REQUEST:
Set out every line of the items below as a Markdown table with the columns "Row" and "Line," numbering the rows in order and skipping any blank lines. Leave the pictures out of the table.
----- SUPPLIED ENTRIES -----
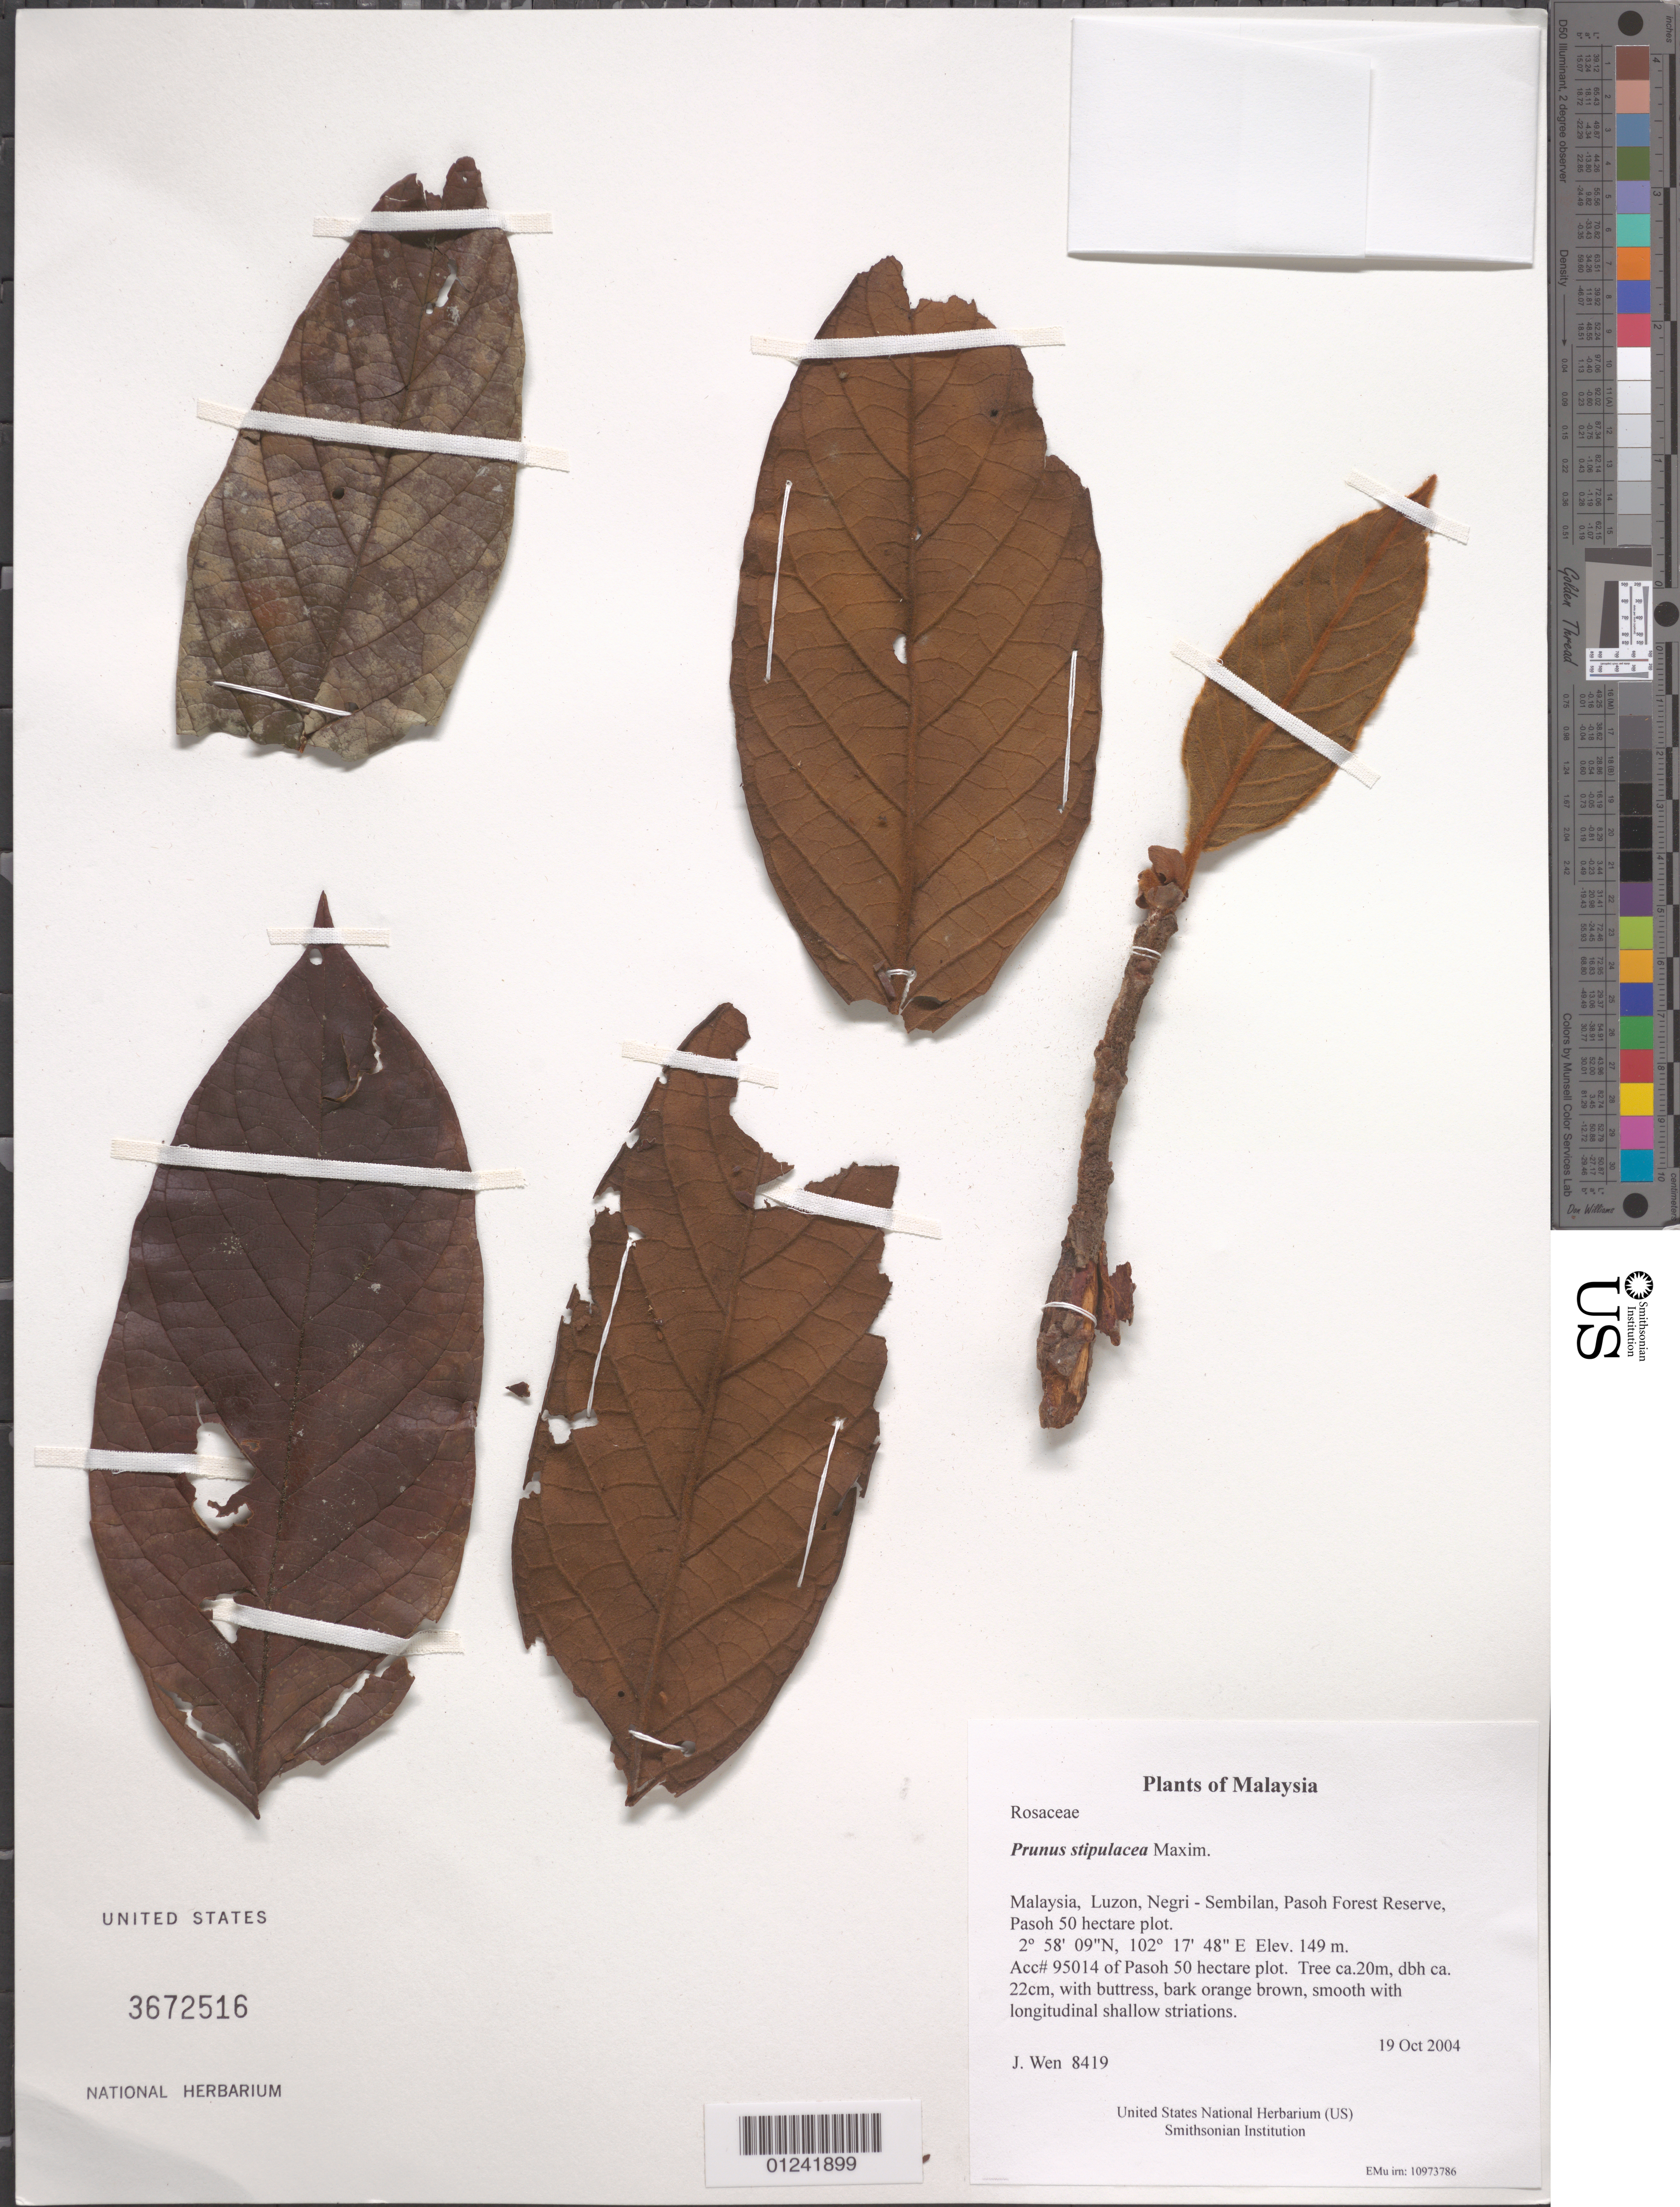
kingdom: Plantae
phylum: Tracheophyta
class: Magnoliopsida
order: Rosales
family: Rosaceae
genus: Prunus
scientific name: Prunus stipulacea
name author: Maxim.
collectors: J. Wen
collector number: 8419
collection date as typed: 19 Oct 2004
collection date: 2004-10-19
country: Malaysia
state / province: Negeri Sembilan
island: Luzon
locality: Pasoh Forest Reserve, Pasoh 50 hectare plot.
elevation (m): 149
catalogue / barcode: US 3672516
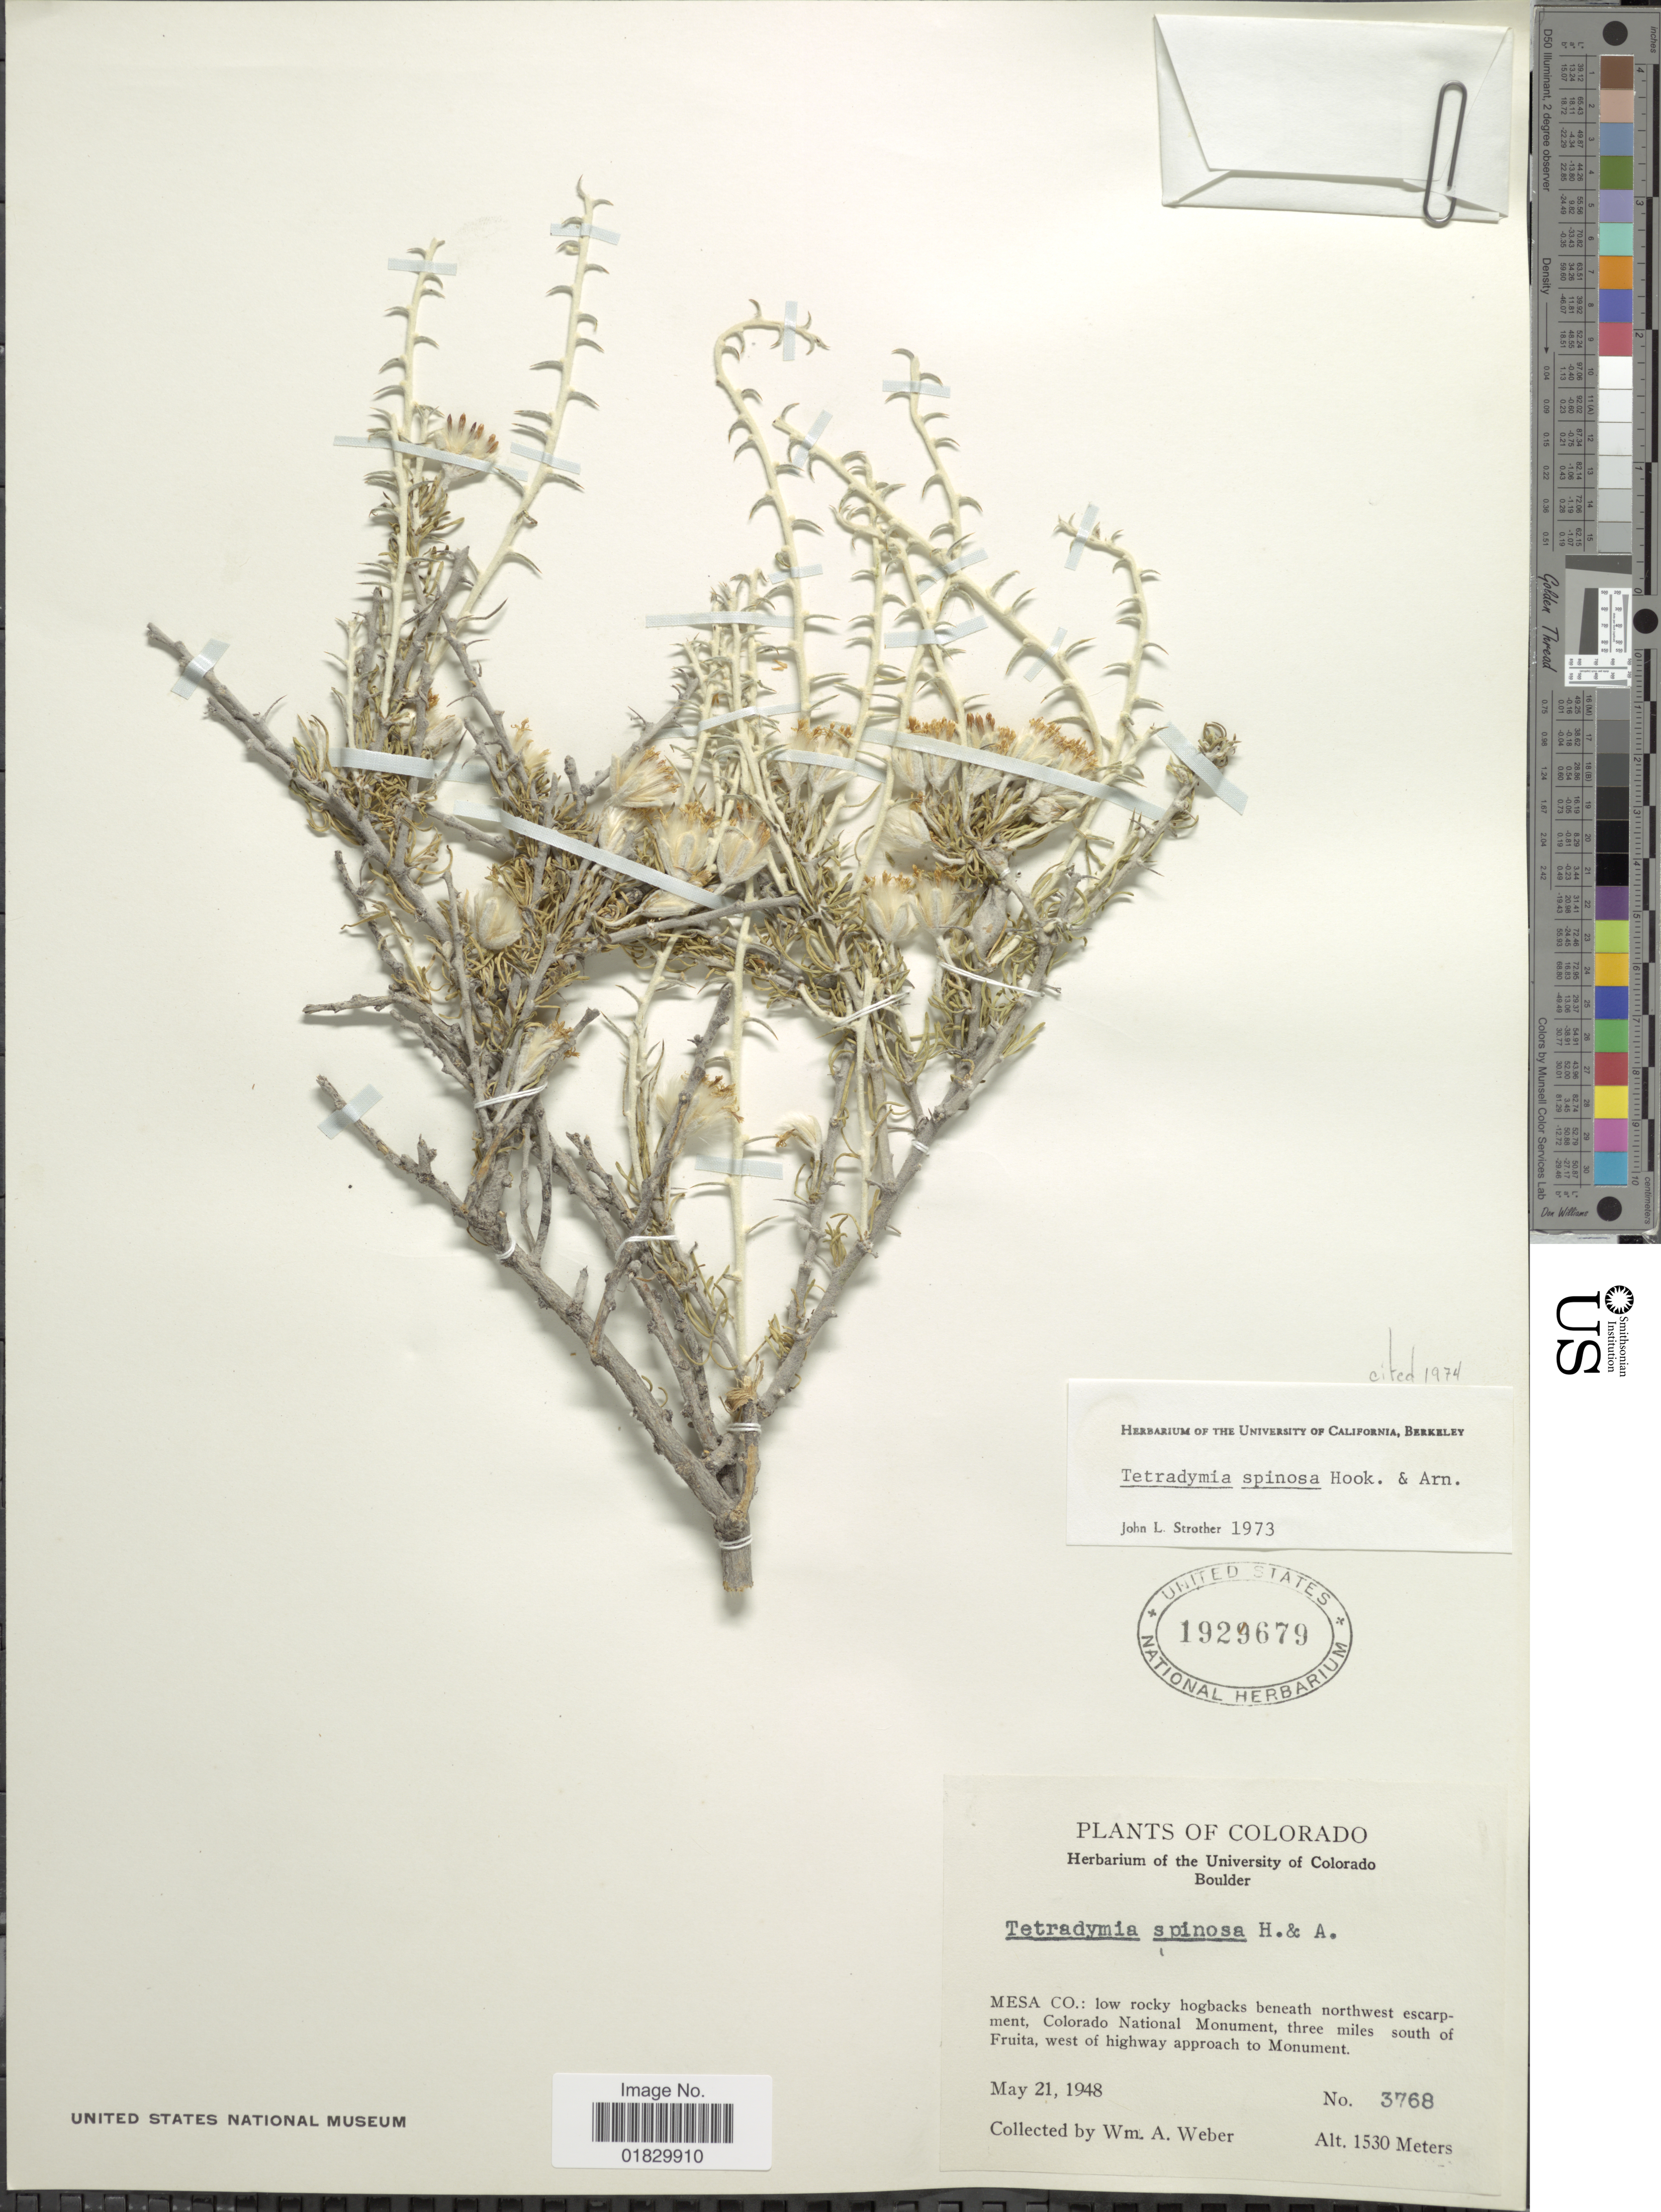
-----
SOLUTION FOR THIS TASK:
| Row | Line |
|---|---|
| 1 | kingdom: Plantae |
| 2 | phylum: Tracheophyta |
| 3 | class: Magnoliopsida |
| 4 | order: Rosales |
| 5 | family: Rosaceae |
| 6 | genus: Prunus |
| 7 | scientific name: Prunus stipulacea |
| 8 | name author: Maxim. |
| 9 | collectors: J. Wen |
| 10 | collector number: 8419 |
| 11 | collection date as typed: 19 Oct 2004 |
| 12 | collection date: 2004-10-19 |
| 13 | country: Malaysia |
| 14 | state / province: Negeri Sembilan |
| 15 | island: Luzon |
| 16 | locality: Pasoh Forest Reserve, Pasoh 50 hectare plot. |
| 17 | elevation (m): 149 |
| 18 | catalogue / barcode: US 3672516 |